Breaking habits learned from the demands of realpolitik is very hard to do. Nonetheless, since the previous policy has not worked for either nation, perhaps something new must be given a try. A positive dynamic based on mutual respect and common concerns is worth trying. For Americans, this new way of thinking will require that they stop measuring every event in Cuba against a wish list itemizing the Cuba they would rather see. And it will require that Cubans stop thwarting their own internal dynamics of social, economic and political evolution in an attempt to maintain the kind of control that was necessary during the era of outward U.S. aggression towards the island, not to mention made possible by the bell jar created by the 'enemies blockade'. To echo the words of George Bernard Shaw, "Progress is impossible without change, and those who cannot change their minds cannot change anything."

A more 'normal' live-and-let-live model of bi-lateral relations does not, in any way, mean that either country has to abandon its fundamental values or stop advancing its own national interests.

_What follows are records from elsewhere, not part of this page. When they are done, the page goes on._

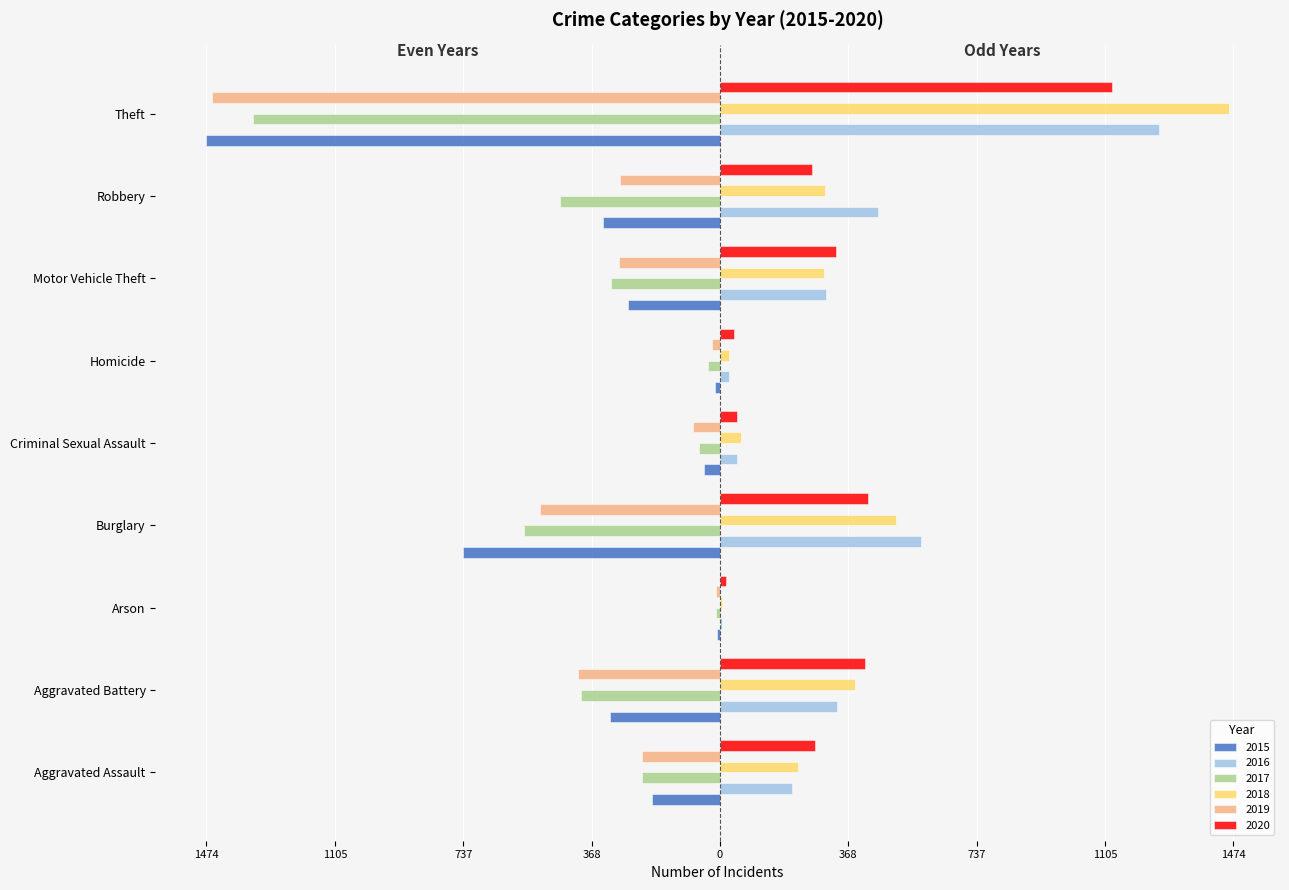

What is the sum of the 2018 values at Motor Vehicle Theft and Homicide?

323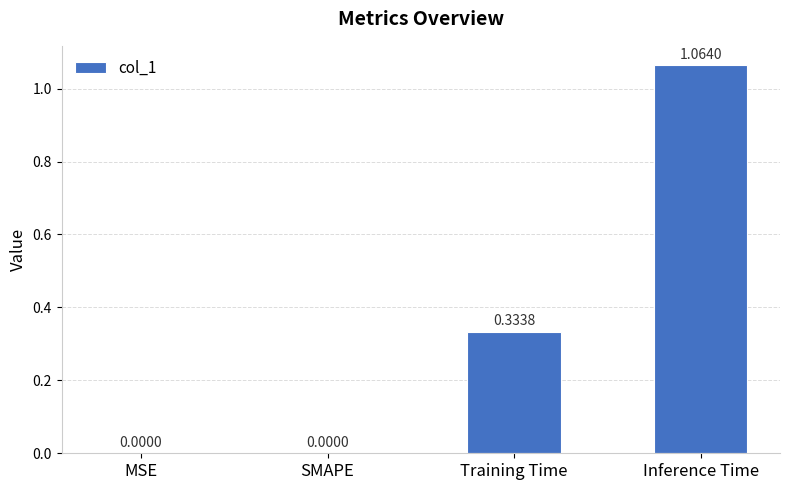

What is the change in value from SMAPE to Training Time?

+0.3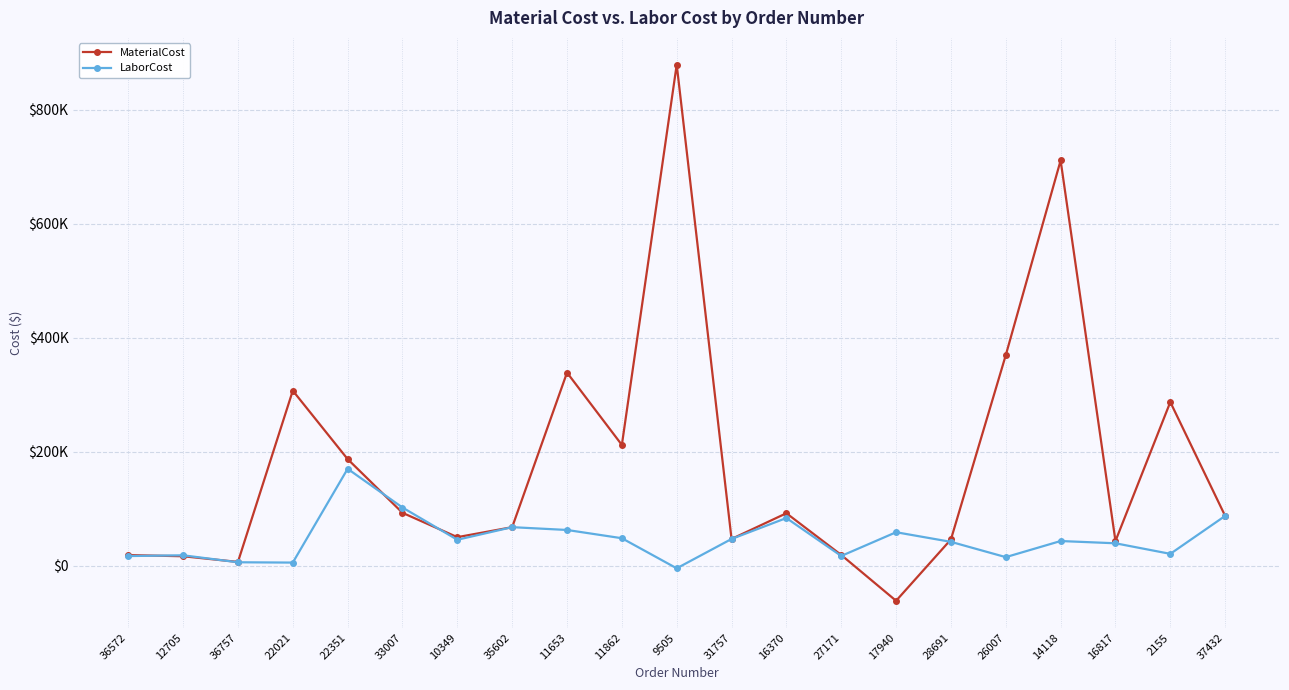

Rank the series at 33007 from lowest to highest value.

MaterialCost, LaborCost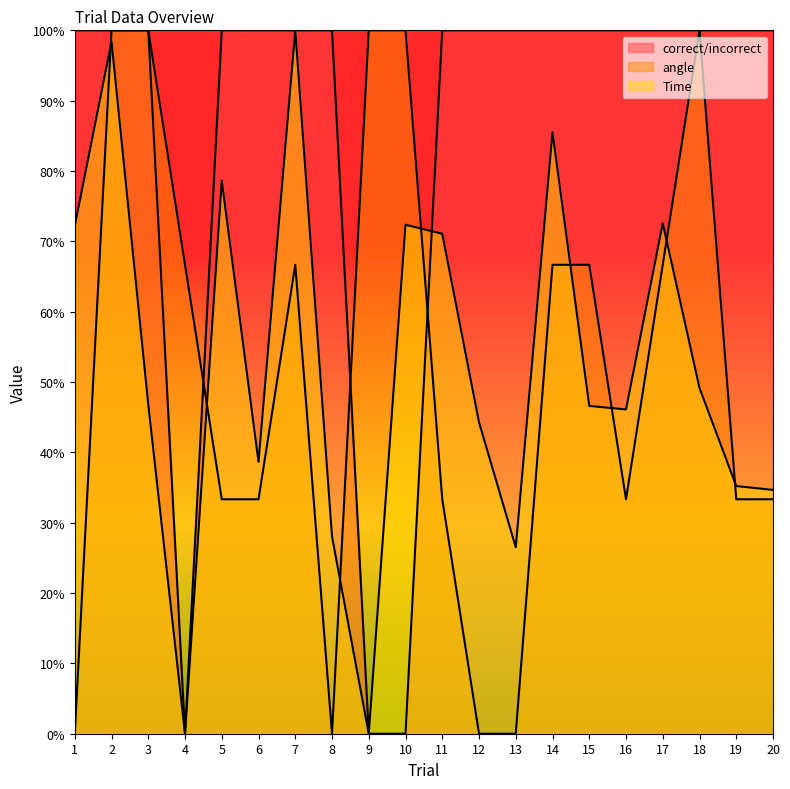

What are all the series names shown in the legend?

correct/incorrect, angle, Time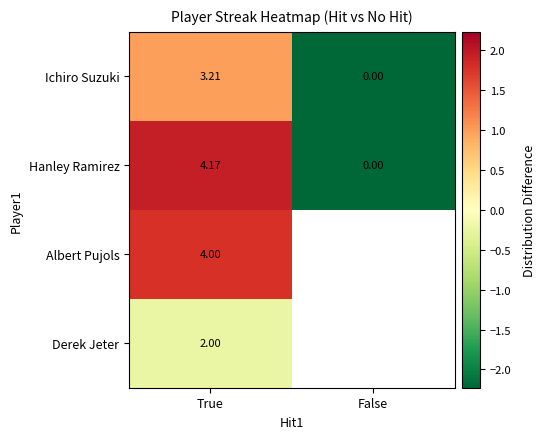

At True, list the series in order from largest to smallest.

Hanley Ramirez, Albert Pujols, Ichiro Suzuki, Derek Jeter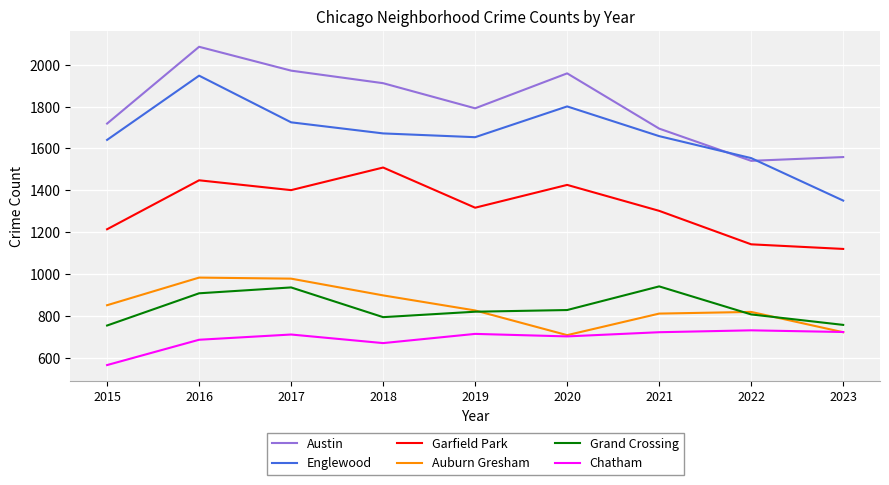

The Englewood series shows 3028 at 2020. True or false?

False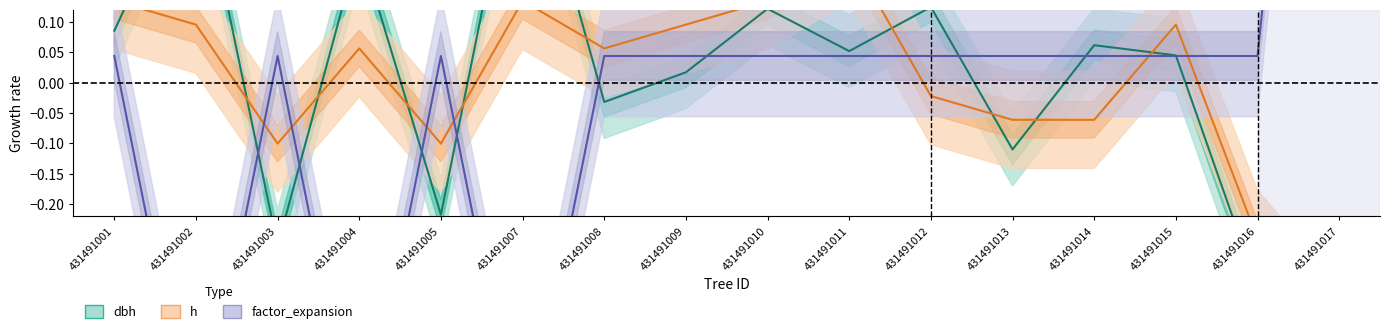

The value of dbh at 431491016 is -0.5. True or false?

False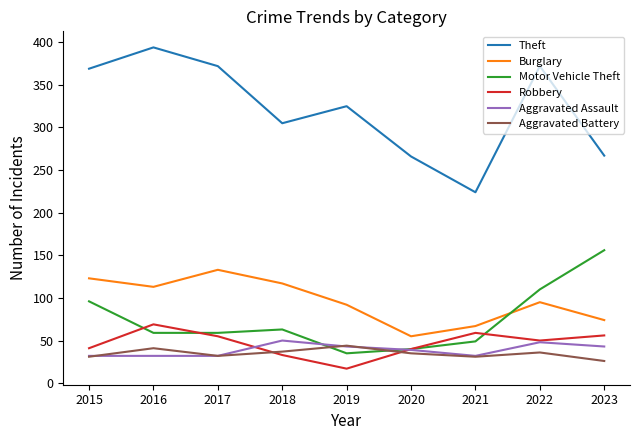

True or false: Aggravated Battery and Burglary intersect in this chart.

False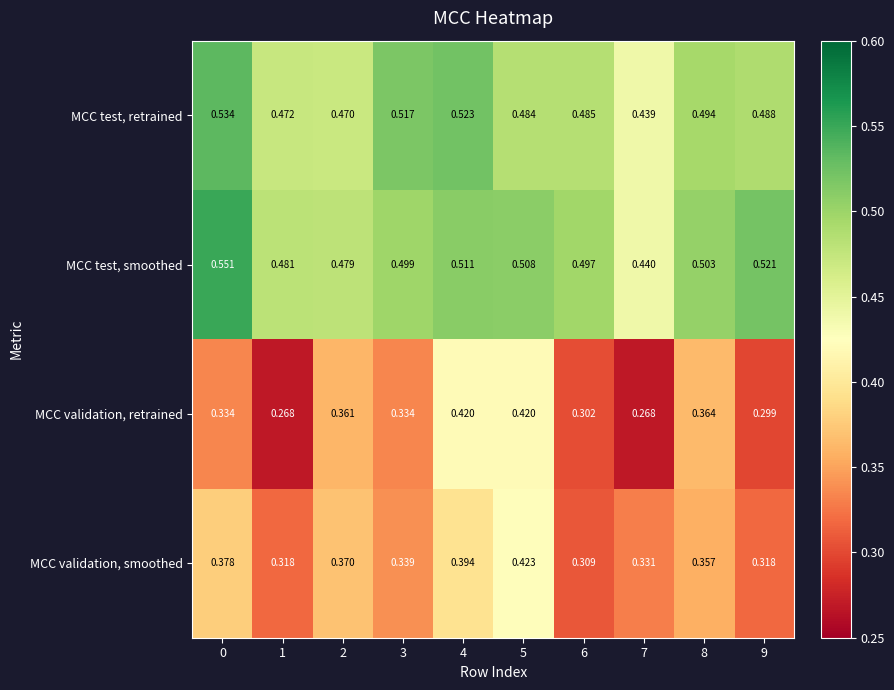

Is the value of MCC validation, retrained at 0 greater than the value of MCC test, retrained at 1?

No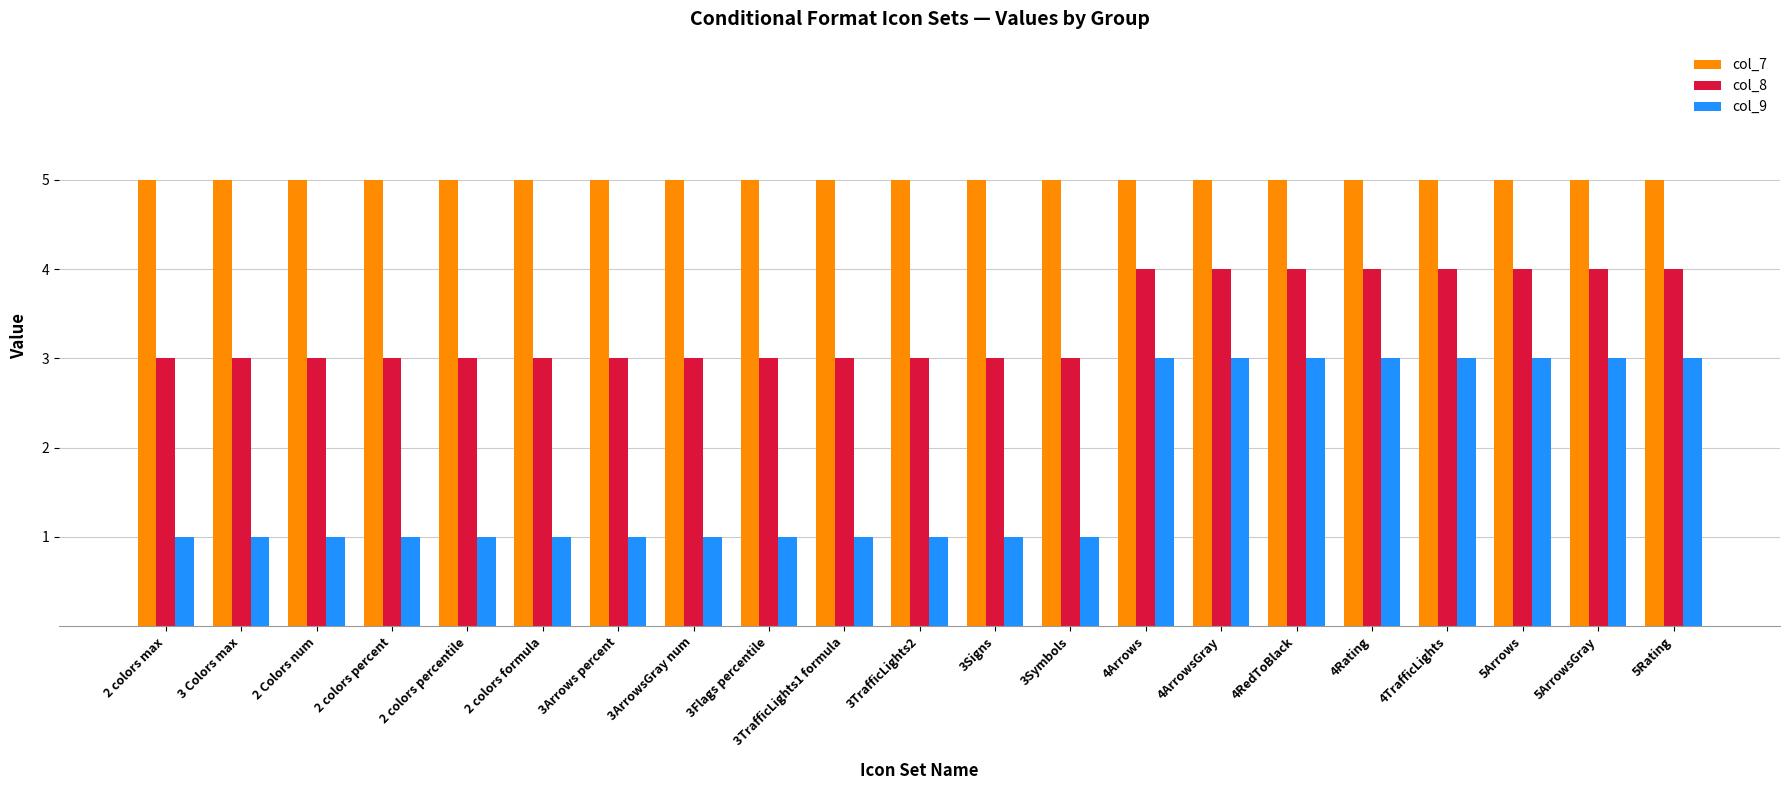

Which series has the largest range (max minus min)?

col_9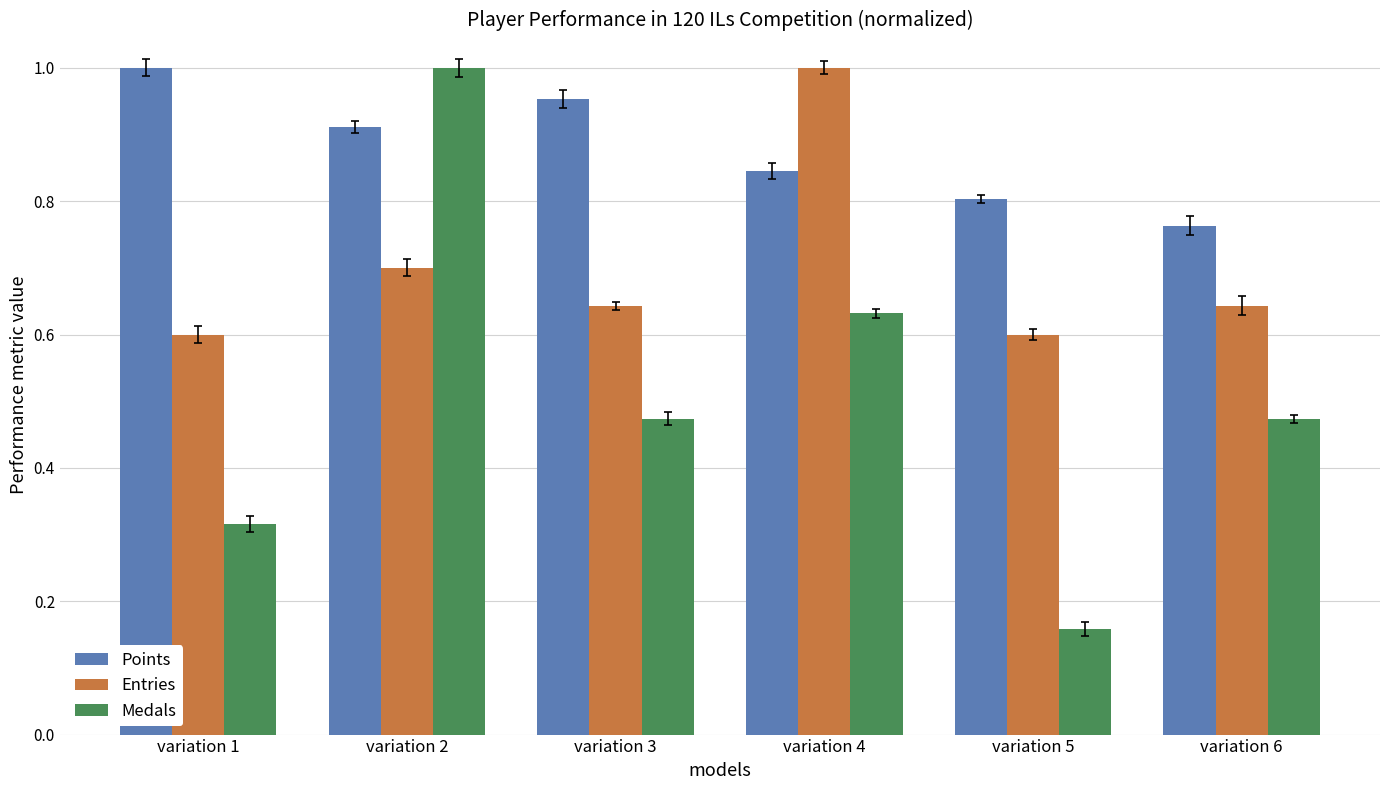

Is it true that Entries equals 0.7 at variation 2?

True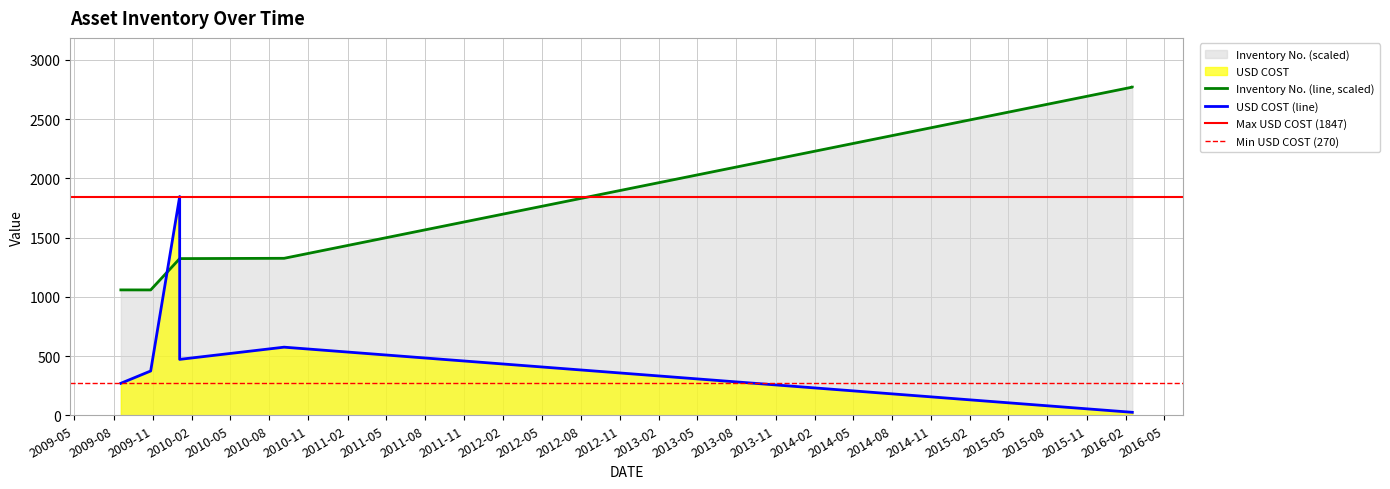

Reading right to left, transcribe all the data shown in this chart.

USD COST: 2016-02-16=25.0	2016-02-16=25.0	2010-09-05=575.0	2010-01-03=472.0	2010-01-03=1847.0	2010-01-03=1847.0	2009-10-27=374.0	2009-08-18=270.0
Inventory No.: 2016-02-16=2770.5	2016-02-16=2770.2	2010-09-05=1325.3	2010-01-03=1322.7	2010-01-03=1322.7	2010-01-03=1322.5	2009-10-27=1058.3	2009-08-18=1058.5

The United States must continue to pursue universal values such as freedom, democracy and human rights; and Cuba has to preserve its commitment to the essential values of a prosperous and sustainable socialism and to the protection of its national sovereignty.

This new way of thinking and behaving simply means that each nation has to stop trying to change how the other thinks and acts, as well as stop being indignant, belligerent and rash when differences arise. In sum, it is time we stop trying to change 'the other's' mind. It is time we change 'our' minds. It is time to learn to agree to disagree while continuing to pursue national interests through civilized diplomatic means. And, especially, it is time for both governments to back off and let Cuban citizens themselves explore a newly found bi-laterally engineered open space and in it build the Cuba they know is possible.